According to a Lebanese American University study, conducted by the Institute for Women’s Studies in the Arab World, low wages are considered the leading cause of “work constraint” among women. This is followed by the low promotion opportunities, inadequate access to benefits, and then family pressure, with status as married women, simple gender stereotypes and non availability of day care, also following suit. This suggests that while social pressures may not be immediately apparent, they continue to exist in the social fabric, exhibiting in less glaring, but still obstructive, ways.
“I came top of my class and got hired easily but quickly noticed that male colleagues were being promoted above me,” said Romy Saunders, a 28-year-old London-based Lebanese banker.
“No matter how hard I worked, and I worked a lot harder than most people in the office, I never felt I was being taken seriously. People would make comments about my clothes, makeup, my bras … I’m pretty sure my boss even used to talk to me more slowly,” she added.
The situation eventually became unbearable, forcing Saunders to apply for a Masters abroad. “[After university] many of my friends left, but I didn’t want to leave Lebanon. My family, my life, everything was here,” she said. “I was convinced I could make it work, but I just didn’t have the patience to struggle unnecessarily, when I knew that it didn’t have to be that hard.”
Now married and expecting her first child, Saunders has no plans to cut her career short. “Many people think that work and family don’t go together, but I disagree,” Saunders said. “I want my daughter to grow up seeing that I can be independent. “Too many women, especially in Lebanon, still don’t have that drive.” Going abroad, however, is not the only solution.
Women here are striving, and managing, to overcome barriers. “Gender equality is the mantra, but unless you have family connections, or lots of money, it is extremely hard,” said Hanin Ghaddar editor of online news website Now Lebanon.
“I learned how to push from an early age and just kept on pushing,” said Ghaddar. “If something doesn’t go your way you have to keep trying.”
Arranging her own scholarship as a teenager, keen to study in Beirut, Ghaddar refused to return to the south after her studies and become one of the first girls in her village to work in the capital, a decision that caused her father to bar her from visiting the family home.
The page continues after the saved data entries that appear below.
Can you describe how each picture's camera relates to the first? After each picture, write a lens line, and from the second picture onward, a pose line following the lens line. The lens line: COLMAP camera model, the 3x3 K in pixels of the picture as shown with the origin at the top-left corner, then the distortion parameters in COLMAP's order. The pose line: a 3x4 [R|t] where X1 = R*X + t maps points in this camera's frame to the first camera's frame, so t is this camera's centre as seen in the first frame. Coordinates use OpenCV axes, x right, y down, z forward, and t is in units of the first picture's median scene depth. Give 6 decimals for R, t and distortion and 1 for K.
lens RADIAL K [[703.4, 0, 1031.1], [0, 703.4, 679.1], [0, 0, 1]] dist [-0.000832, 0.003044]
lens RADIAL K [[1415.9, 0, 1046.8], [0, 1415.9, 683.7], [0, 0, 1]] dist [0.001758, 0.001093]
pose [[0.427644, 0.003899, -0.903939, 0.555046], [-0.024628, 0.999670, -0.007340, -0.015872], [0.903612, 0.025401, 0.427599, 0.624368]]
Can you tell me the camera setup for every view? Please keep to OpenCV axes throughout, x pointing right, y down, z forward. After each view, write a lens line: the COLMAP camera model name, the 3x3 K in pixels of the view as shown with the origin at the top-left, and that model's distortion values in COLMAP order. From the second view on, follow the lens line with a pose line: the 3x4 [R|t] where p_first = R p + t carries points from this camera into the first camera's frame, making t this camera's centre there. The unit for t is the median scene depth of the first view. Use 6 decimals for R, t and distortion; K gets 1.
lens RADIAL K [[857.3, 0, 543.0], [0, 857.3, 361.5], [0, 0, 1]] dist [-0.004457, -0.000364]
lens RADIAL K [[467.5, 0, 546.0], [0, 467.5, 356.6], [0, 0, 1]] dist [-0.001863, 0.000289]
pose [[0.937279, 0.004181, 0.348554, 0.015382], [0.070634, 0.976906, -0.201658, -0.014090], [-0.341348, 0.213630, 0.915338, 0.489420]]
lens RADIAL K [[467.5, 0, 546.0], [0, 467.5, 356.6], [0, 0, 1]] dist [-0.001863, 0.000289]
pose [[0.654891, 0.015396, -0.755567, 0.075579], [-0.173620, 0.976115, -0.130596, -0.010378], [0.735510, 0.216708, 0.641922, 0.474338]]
“It was extremely hard,” said Ghaddar. “At the time it was unthinkable to do what I did and people called me all sorts of names. “But if I had not had done it I wouldn’t be living the life that I am now, I would be sitting at home bored out of my mind, married to my cousin.”
A stroke of genius from her mother helped placate the situation when she presented a letter to her father, signed by Grand Ayatollah Mohammad Hussein Fadlallah stating that an adult woman was free to make her own choices. “Without the support of my mother I wouldn’t have had the courage to do the things I did,” said Ghaddar.
Admitting to having worked harder to get ahead than male counterparts, Ghaddar, now manages an office where gender discrimination is not allowed. “You get your job based purely on merit and accomplishments,” said Ghaddar. Her work, alongside that of countless others, is evening out the playing field, and encouraging those that may have been scared a decade ago, to take the plunge. But progress is slow.
“Gender equality has been pushed for, for God knows how long in the U.K. and it is far from perfect,” said Saunders. “It’s better, yes, but I expect to be looked at by the length of my skirt half the time. “I know all the junior staffers are looking at my bump thinking that they may grab my job but I have worked too hard to let that happen,” she added.